Provided passage
--- START ---
Table I - Ancestral KIND1 alleles associated with recurrent pathogenic mutations underlying Kindler syndrome.
Full table Immunofluorescence microscopy reveals loss of expression of kindlin-1 in KS skin
In control skin, immunofluorescence labeling with antikindlin-1 antibody showed bright, pan-epidermal staining, especially within the basal keratinocyte cytoplasm and at the dermal-epidermal junction Figure 4a. No specific staining was seen in the dermis. In contrast, all labeling in patient skin was markedly reduced and in some cases absent Figure 4b, c, d, e.
Figure 4.
Immunofluorescence labeling with antikindlin-1 C-terminal antibody. (a) Control skin shows strong epidermal labeling within the basal keratinocytes and along the dermal–epidermal junction. (b) Patient 6, homozygous for the mutation 676insC, shows weak basal keratinocyte staining and broken staining along the dermal–epidermal junction. (c) Patient 11, compound heterozygous for E304X/L302X, shows weak staining throughout the epidermis. (d) Patient 10, homozygous for W616X, shows absence of staining. (e) Patient 16, homozygous for 958–1G > A, shows weak staining throughout the epidermis. (f) Negative control skin labeling. Bar: 40 
m.
--- END ---
What to work on
a – In the kindlin-1 staining passage, what did the skin of Patient 10 show?
b – From the kindlin-1 staining passage, quote the text that begins at the words "Table I - Ancestral" and stops after "4b, c, d, e.".

Provided records
--- START ---
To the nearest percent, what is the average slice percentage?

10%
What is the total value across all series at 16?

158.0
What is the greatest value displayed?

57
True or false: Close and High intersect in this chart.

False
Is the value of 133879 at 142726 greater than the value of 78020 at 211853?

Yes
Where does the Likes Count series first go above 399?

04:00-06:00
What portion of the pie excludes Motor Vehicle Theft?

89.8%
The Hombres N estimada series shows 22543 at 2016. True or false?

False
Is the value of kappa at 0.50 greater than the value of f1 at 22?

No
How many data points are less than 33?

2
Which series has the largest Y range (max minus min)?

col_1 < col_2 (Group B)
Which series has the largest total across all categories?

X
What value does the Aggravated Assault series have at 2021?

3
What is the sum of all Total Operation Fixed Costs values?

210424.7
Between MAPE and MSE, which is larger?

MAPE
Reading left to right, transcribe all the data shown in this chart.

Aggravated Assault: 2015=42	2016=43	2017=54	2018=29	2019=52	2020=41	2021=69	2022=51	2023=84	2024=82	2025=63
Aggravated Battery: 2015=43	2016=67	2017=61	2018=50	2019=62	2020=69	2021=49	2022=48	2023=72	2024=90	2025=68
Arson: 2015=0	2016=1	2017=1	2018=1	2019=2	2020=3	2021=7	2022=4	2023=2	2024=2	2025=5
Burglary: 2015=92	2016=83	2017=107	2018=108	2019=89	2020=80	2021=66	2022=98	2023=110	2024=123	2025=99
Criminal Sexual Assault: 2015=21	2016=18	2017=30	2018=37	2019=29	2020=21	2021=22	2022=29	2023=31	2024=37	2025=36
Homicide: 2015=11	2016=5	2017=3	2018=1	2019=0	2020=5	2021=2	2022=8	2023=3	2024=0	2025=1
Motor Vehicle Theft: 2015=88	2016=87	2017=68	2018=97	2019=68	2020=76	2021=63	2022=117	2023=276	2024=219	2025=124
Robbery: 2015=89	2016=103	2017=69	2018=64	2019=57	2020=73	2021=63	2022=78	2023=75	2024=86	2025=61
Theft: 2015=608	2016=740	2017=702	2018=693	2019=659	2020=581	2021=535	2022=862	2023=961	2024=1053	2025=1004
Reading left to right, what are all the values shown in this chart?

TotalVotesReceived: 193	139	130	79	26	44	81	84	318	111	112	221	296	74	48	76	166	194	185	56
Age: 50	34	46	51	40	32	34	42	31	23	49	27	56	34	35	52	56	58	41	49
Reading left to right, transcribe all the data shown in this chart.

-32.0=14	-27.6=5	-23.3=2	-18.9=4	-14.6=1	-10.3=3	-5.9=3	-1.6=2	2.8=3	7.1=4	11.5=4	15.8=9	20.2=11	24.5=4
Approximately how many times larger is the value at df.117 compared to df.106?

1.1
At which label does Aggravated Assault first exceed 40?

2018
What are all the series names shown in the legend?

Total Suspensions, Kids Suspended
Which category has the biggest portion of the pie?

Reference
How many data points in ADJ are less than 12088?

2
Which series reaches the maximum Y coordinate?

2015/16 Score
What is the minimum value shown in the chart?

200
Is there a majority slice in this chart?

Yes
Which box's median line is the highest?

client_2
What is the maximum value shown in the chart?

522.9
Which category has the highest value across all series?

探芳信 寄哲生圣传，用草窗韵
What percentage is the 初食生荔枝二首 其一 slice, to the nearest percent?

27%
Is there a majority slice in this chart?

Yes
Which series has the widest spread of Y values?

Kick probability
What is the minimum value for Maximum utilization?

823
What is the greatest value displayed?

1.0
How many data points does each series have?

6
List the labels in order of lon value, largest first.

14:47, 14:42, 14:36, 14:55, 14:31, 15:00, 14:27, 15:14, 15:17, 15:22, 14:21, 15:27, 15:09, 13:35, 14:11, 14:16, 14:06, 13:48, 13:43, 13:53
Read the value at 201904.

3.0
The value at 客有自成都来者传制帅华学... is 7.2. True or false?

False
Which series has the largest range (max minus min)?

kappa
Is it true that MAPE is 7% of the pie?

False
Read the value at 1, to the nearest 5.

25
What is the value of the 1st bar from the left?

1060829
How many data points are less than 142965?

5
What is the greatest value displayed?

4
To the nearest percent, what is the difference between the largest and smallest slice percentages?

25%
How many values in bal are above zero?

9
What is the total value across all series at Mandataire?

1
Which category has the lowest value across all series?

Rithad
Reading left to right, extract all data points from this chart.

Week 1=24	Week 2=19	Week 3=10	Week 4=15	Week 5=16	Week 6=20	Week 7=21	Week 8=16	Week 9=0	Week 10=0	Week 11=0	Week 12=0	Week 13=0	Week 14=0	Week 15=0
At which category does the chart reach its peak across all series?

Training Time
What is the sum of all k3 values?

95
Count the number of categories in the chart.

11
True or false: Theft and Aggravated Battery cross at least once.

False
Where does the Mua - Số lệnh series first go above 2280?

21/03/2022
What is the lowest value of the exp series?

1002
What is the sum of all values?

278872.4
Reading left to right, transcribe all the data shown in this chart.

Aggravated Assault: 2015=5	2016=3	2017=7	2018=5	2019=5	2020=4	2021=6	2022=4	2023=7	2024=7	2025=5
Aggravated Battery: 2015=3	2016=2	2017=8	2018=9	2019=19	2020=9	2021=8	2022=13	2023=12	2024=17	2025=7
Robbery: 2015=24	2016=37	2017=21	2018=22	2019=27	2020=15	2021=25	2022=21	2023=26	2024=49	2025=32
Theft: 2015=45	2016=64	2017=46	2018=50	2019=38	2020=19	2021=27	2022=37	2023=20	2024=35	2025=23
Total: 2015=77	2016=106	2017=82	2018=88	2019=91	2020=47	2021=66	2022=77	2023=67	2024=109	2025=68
--- END ---
Answers per task
a – Absence of staining.

b –
Table I - Ancestral KIND1 alleles associated with recurrent pathogenic mutations underlying Kindler syndrome.
Full table Immunofluorescence microscopy reveals loss of expression of kindlin-1 in KS skin
In control skin, immunofluorescence labeling with antikindlin-1 antibody showed bright, pan-epidermal staining, especially within the basal keratinocyte cytoplasm and at the dermal-epidermal junction Figure 4a. No specific staining was seen in the dermis. In contrast, all labeling in patient skin was markedly reduced and in some cases absent Figure 4b, c, d, e.